Keeping the boat in the groove is important but you won’t win against the best until you know when to sail fast and when to sail high. If you are expecting a header you want to get to it as fast as possible, so you sail in the fast mode upwind by slightly footing. When anticipating a lift you should sail high upwind because that will help you get to the shift first. Keep in mind that sailing high and sailing fast (upwind) is only a few degrees difference. Developing a feel for the helm, the trim, and the boat will greatly help you in fine tuning your adjustments. When you can feel the boat slow down as you are sailing high, you can adjust by turning down before the speed is lost. Likewise, if you feel that you have great speed you can turn the boat up to gain height. If this can be done by feel you will start crushing the boats around you.
WHEN TO FOOT AND WHEN TO POINT
by Bruce Goldsmith Reprinted from Rebel Rabble
Maybe you have wondered what happened to the boat that was right next to
you for most of the way up the windward leg, but all of a sudden was at the mark
way ahead of you. You know you did not do anything drastically wrong-but what
did he do that was so drastically right? Just how did he getaway?
Your “boat speed” was good, you hung in there for most of the weather leg,
only to be on the outside of 8 boats that “Just squeezed around the mark” ahead
of you, or you were on the inside of 8 boats that “powered over” you as you tried
to squeeze around the mark. You simply ended up in the wrong place! What really
happened was that your judgement of when to foot and when to point has not been
To change direction when sailing to windward, you can tack of foot or point.
You have to continuously choose where you would like to be relative to other boats
within these limitations. This article will explore when to foot and when to point.
Footing is steering below a normal windward angle to gain more forward speed at the
expense of windward pointing. Pointing is steering closer to the wind than a normal
windward angle to gain windward distance at the expense of speed.
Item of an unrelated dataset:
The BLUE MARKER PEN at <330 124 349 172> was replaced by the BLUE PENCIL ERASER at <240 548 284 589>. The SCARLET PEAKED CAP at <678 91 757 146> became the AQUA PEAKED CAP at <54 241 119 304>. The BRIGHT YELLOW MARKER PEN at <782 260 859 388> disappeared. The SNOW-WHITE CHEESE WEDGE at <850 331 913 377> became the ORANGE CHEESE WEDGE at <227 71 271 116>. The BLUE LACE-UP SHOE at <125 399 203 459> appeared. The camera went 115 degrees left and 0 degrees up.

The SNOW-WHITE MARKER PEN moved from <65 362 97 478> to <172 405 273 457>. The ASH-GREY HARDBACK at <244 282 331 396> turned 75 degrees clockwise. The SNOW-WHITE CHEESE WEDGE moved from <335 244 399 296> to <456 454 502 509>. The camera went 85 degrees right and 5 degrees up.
Either can fine
tune our position without such a drastic measure as tacking. The difference in the
effective sailing angle between footing and pointing might be up to 25 degrees, where
as tacking varies between 70 and 100 degrees.
The basic rule is to foot to the headers and point to the lifts. In this way you
end up on the upwind side of the next shift relative to boats around you. When we
consider footing and pointing, we always have six different ways to go instead of
just two. The top sailor is constantly juggling the six possibilities of: sailing
either tack, footing. pointing, or normal. He picks spots that can be reached by one
or a combination of the above that will improve or protect his position. Usually
footing or pointing is a subtle way of positioning yourself on a few boats around you.
For example, assume you are 20 yards astern of a pack but in clear air. Footing puts
you in bad air, sailing normal gains nothing. Tacking gains big if wind lifts later,
but loses big if wind heads. Pointing avoids bad air, gains if wind lifts later,
loses slightly if wind heads, but allows a tack that gives clear air ahead and to
leeward of the pack rather than just to leeward. Now we again have the option of
pointing up or footing, where as any other choice but pointing would have given us
Sometimes footing or pointing can cause more than subtle positioning.
The most extreme usually occurs right after the start or near the weather mark.
After the start, you generally cannot tack because of starboard boats, so close
attention must be paid to keeping your air clear by footing or pointing. If boats
to weather are rolling over you, you should foot only as much as you need to keep
your sells ahead of their wind shadow. If boats to leeward are pinching you off,
you must point enough to stay to windward of their backwind. When both problems
exist, you either started late or are just plain slow. Normally, however, it is
a time to be very aware of footing or pointing. If successful you are in the first
row among the leaders, if not you are automatically in bad air and back in the pack
looking for a place to tack.
Near the weather marks it can become very critical to foot or point. For
instance, you may be just short of the starboard layline on starboard tack. Pointing
gets you around the mark ahead of a wall of starboard layline boats. If you don’t
start pointing soon enough, a tack loses to the whole wall. When you have overstood
slightly, you must foot or boats will tack to leeward and ahead and round the mark
inside of you. Take advantage of your option to foot to position yourself so that
someone tacking below you can’t lay the mark and someone who takes your stern overstands.
In addition to using footing and pointing for positioning, there are classic times
that call for one or the other regardless of position. In general you foot to reduce
leeway or side slippage, and gain steering control. Examples are: sloppy water, before
port-starboard crossings, before and after tacking. You point to take advantage of the
potential close winded conditions. Examples are: smooth water, steady wind, after
footing for control, and when over powered, especially on smooth water and with light crew.
At every post-race rap session the subjects of boat speed and going the wrong way
are bantered about vigorously. Sometimes someone gets credit for a smart move or super
boat handling. Seldom does a discussion occur about our subject. I’m suggesting that
we should all pay more attention to when to foot and when to point.